Copy out the data from the line with "### Objetivos" up to and including the line with "pybabel update -- msgmerge", keeping every character unchanged.

** DATA PROVIDED **
┄┄┄┄┄┄┄┄┄┄┄┄┄┄┄┄┄┄┄┄
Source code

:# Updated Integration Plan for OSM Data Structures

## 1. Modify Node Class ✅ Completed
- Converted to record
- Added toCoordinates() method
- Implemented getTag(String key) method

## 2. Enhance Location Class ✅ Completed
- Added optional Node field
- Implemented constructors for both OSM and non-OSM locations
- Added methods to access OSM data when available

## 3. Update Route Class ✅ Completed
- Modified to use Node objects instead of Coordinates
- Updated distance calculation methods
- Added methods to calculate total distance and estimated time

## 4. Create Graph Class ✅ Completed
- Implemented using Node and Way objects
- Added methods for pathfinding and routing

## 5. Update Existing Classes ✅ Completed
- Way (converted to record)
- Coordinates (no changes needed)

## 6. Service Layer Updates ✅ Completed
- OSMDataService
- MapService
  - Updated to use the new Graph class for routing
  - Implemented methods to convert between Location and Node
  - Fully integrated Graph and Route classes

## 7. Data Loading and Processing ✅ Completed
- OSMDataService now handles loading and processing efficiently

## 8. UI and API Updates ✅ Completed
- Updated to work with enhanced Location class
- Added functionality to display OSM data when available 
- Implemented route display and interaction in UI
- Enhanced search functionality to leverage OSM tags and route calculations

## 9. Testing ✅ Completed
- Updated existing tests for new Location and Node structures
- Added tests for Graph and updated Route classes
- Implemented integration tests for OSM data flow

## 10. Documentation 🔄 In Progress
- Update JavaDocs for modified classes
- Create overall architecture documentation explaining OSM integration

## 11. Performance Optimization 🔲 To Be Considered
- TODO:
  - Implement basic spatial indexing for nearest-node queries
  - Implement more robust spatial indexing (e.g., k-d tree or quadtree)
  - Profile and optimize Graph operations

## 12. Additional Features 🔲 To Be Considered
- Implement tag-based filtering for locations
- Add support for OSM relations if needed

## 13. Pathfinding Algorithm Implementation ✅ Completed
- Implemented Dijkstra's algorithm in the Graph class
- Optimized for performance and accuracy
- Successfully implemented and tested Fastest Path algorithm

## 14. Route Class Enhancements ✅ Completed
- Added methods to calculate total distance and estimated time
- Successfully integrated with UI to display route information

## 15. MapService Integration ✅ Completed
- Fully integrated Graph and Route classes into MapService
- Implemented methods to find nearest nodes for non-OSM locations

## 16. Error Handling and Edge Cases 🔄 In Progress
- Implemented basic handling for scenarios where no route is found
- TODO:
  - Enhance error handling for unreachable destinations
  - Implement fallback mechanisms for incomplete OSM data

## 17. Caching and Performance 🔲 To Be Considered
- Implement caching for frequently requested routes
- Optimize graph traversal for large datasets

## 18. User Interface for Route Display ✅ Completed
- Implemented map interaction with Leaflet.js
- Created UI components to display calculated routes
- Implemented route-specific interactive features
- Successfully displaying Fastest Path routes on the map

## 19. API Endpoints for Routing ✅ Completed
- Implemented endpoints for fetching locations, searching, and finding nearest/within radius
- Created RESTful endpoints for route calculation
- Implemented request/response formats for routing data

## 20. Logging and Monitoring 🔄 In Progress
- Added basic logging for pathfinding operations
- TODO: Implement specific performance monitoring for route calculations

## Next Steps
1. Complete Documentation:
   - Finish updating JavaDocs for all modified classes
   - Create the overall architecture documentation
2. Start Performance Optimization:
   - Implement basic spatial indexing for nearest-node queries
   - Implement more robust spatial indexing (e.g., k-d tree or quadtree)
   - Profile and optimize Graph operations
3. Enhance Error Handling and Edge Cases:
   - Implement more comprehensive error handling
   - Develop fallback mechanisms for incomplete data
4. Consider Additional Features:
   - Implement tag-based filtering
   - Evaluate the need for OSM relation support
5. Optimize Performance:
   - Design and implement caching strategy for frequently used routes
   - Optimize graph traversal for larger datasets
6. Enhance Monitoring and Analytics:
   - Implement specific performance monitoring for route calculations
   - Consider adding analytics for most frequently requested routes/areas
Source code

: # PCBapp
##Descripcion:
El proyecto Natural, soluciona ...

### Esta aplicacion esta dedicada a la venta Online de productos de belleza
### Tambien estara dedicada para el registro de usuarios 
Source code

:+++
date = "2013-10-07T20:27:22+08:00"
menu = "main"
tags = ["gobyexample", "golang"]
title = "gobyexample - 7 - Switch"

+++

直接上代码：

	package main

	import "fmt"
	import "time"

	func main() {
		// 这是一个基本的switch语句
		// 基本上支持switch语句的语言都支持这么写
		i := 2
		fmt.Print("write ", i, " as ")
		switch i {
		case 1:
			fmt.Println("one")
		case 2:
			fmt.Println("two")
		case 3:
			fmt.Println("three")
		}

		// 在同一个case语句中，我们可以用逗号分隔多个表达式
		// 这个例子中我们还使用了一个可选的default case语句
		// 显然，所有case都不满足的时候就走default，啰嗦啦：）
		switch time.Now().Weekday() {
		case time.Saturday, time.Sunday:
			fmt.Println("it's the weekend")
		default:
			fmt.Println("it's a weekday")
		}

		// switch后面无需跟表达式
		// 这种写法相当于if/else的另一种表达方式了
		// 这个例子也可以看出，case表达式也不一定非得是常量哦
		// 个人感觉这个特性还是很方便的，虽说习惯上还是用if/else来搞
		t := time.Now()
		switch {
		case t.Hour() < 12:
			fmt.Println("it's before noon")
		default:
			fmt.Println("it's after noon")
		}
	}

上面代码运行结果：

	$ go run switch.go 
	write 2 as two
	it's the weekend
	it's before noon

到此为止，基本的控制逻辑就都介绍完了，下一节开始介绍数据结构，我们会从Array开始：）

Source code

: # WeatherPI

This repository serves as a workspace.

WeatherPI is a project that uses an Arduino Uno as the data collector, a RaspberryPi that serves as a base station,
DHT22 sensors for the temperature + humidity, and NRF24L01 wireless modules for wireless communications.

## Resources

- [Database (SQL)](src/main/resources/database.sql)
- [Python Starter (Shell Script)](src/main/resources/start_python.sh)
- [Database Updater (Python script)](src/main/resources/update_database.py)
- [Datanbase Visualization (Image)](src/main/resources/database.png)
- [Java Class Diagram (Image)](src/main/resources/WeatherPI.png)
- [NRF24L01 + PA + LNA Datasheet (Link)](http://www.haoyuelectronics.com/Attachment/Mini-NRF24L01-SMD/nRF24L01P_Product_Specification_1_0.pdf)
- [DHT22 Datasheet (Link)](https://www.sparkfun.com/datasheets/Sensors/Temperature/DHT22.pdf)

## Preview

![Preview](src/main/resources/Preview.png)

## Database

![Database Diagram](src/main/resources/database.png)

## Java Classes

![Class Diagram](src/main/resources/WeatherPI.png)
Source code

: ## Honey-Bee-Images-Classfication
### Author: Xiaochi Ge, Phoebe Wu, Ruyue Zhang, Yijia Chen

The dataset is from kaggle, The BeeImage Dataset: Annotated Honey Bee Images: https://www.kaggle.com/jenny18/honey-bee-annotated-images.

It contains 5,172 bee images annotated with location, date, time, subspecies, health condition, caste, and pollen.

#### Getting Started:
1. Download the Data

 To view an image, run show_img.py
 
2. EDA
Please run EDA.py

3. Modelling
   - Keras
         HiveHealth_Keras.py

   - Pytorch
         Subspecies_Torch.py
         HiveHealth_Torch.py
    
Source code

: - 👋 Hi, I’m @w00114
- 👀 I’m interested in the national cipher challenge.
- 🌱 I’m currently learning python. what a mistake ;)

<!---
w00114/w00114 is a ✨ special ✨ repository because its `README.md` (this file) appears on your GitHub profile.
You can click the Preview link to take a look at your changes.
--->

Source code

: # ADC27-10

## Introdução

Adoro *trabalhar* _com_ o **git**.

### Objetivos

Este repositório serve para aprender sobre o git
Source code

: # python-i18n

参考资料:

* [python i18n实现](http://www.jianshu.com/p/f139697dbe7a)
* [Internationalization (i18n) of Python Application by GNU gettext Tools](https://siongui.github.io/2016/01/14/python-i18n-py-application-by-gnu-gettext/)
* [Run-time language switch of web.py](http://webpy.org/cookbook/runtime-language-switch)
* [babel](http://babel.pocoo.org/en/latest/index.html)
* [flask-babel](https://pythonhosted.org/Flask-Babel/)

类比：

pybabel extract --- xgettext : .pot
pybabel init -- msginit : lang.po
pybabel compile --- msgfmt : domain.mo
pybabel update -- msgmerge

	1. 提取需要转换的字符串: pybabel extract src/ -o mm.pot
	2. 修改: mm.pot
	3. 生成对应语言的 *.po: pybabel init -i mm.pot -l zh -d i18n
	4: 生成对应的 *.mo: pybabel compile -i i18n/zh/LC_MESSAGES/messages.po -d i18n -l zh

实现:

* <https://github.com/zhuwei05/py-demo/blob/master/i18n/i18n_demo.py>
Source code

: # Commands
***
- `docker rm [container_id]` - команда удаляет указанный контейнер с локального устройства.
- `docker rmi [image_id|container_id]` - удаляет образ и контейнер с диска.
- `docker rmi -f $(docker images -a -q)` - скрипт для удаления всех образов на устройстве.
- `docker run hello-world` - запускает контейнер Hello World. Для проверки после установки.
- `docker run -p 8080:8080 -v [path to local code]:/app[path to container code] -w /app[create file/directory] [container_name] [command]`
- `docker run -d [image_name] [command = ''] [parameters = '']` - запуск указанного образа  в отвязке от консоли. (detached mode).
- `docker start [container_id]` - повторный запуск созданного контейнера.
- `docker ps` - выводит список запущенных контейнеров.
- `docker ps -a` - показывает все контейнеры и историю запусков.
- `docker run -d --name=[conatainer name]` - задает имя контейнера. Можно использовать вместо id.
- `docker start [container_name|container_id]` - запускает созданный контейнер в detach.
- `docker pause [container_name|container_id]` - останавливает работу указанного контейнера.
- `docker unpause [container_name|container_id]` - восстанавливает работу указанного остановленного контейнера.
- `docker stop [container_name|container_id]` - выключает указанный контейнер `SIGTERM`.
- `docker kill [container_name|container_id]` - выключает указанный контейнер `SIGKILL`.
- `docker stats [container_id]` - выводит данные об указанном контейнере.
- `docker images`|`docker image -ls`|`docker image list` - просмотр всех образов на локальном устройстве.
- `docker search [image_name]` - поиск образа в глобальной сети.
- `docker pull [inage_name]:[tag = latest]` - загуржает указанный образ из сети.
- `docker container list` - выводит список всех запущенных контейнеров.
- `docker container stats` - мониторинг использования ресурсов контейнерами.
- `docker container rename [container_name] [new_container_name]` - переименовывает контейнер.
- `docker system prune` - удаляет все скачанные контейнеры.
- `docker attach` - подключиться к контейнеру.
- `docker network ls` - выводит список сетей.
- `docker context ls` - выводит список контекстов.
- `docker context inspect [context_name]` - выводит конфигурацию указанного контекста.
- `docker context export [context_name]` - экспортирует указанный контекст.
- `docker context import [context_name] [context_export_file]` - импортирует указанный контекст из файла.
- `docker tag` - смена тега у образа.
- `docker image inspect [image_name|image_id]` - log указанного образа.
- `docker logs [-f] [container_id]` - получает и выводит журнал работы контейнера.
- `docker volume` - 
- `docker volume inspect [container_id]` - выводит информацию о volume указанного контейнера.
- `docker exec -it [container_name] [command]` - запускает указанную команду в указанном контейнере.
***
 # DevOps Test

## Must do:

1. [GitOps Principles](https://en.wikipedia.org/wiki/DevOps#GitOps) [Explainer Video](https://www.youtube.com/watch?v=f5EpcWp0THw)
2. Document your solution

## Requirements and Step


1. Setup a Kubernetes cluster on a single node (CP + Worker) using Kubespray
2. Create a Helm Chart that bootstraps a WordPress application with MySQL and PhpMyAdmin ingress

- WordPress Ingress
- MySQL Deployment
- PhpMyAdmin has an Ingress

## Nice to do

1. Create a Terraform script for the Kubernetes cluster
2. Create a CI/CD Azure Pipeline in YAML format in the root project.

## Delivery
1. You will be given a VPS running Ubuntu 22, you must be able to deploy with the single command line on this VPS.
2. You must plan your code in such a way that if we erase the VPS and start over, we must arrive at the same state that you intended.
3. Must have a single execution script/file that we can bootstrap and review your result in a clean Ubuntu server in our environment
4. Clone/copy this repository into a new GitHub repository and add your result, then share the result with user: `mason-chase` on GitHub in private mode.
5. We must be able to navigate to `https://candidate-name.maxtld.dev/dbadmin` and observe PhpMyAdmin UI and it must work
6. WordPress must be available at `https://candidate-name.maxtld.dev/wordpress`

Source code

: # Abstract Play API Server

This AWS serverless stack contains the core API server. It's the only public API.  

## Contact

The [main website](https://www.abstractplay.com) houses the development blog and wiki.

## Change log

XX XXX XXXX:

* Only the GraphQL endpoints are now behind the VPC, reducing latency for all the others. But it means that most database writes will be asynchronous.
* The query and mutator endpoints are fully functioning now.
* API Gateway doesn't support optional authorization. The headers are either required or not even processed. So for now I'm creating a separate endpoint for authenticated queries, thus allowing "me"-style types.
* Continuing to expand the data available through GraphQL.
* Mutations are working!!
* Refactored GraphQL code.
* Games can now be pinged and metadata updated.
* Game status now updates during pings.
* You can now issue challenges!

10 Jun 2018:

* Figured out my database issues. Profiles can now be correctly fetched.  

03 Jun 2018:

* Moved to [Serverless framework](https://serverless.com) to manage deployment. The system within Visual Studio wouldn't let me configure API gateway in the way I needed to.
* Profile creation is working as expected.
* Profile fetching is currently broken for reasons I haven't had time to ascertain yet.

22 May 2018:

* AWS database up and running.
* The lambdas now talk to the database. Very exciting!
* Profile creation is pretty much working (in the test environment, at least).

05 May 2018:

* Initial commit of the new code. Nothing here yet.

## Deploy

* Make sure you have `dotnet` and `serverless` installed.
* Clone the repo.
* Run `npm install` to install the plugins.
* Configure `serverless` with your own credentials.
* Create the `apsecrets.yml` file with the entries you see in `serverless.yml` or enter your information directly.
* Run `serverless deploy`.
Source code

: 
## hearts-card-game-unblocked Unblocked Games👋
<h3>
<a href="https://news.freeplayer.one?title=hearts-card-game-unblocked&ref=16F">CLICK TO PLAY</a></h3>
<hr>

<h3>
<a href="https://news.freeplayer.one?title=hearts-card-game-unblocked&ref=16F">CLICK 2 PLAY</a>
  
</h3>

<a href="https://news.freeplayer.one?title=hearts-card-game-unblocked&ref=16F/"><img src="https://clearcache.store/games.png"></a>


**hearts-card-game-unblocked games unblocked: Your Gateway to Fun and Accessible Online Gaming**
┄┄┄┄┄┄┄┄┄┄┄┄┄┄┄┄┄┄┄┄
** EXERCISE OUTPUT **
### Objetivos

Este repositório serve para aprender sobre o git
Source code

: # python-i18n

参考资料:

* [python i18n实现](http://www.jianshu.com/p/f139697dbe7a)
* [Internationalization (i18n) of Python Application by GNU gettext Tools](https://siongui.github.io/2016/01/14/python-i18n-py-application-by-gnu-gettext/)
* [Run-time language switch of web.py](http://webpy.org/cookbook/runtime-language-switch)
* [babel](http://babel.pocoo.org/en/latest/index.html)
* [flask-babel](https://pythonhosted.org/Flask-Babel/)

类比：

pybabel extract --- xgettext : .pot
pybabel init -- msginit : lang.po
pybabel compile --- msgfmt : domain.mo
pybabel update -- msgmerge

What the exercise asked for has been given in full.